Beretta Piccoli aveva pure chiesto lumi proprio in merito ai padri, ai quali sarebbe stato rifiutato il permesso di soggiorno, malgrado avessero già trovato lavoro oltre cinque anni fa. Il Consiglio di Stato ha però precisato che “non hanno mai presentato una domanda di permesso di soggiorno formalmente valida e conforme ai criteri della Legge federale sugli stranieri e la loro integrazione (LStrI)”. Inoltre, “le opportunità di impiego segnalate non si sono concretizzate con la documentazione necessaria”. Il governo ha anche indicato che “i padri e lo zio hanno rinunciato a chiedere la naturalizzazione agevolata, quali figli di padre svizzero”.
L’allontanamento dalla Svizzera è ‘proporzionato’
Non da ultimo, nell’interrogazione si faceva anche notare che in Honduras la situazione politica e sociale è, stando al Consiglio federale, “molto tesa”: tasso di criminalità molto elevato, bande giovanili violente, furti diffusi, aggressioni a mano armata e reati sessuali.

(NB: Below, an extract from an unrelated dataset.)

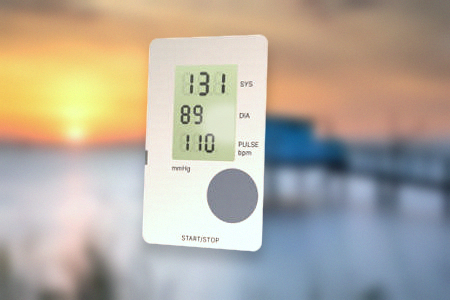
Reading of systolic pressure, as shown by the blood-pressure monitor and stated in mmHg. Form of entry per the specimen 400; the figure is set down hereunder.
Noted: 131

Per il governo cantonale, sia il Tribunale amministrativo federale, sia il Tram hanno “confermato che, pur riconoscendo le difficoltà sociopolitiche in Honduras, non sussistono condizioni tali da rendere il rientro non esigibile”. Insomma, l’allontanamento dalla Svizzera è ritenuto “proporzionato e legalmente esigibile”. L’unica concessione che è stata fatta ai tre ragazzini è arrivata verso la fine dello scorso anno dalla Sezione cantonale della popolazione che ha prolungato sino al prossimo 30 giugno il diritto di soggiornare in Ticino per consentire loro di finire l’anno scolastico. Inizialmente, infatti, il termine per lasciare la Svizzera era stato fissato al 31 dicembre 2024.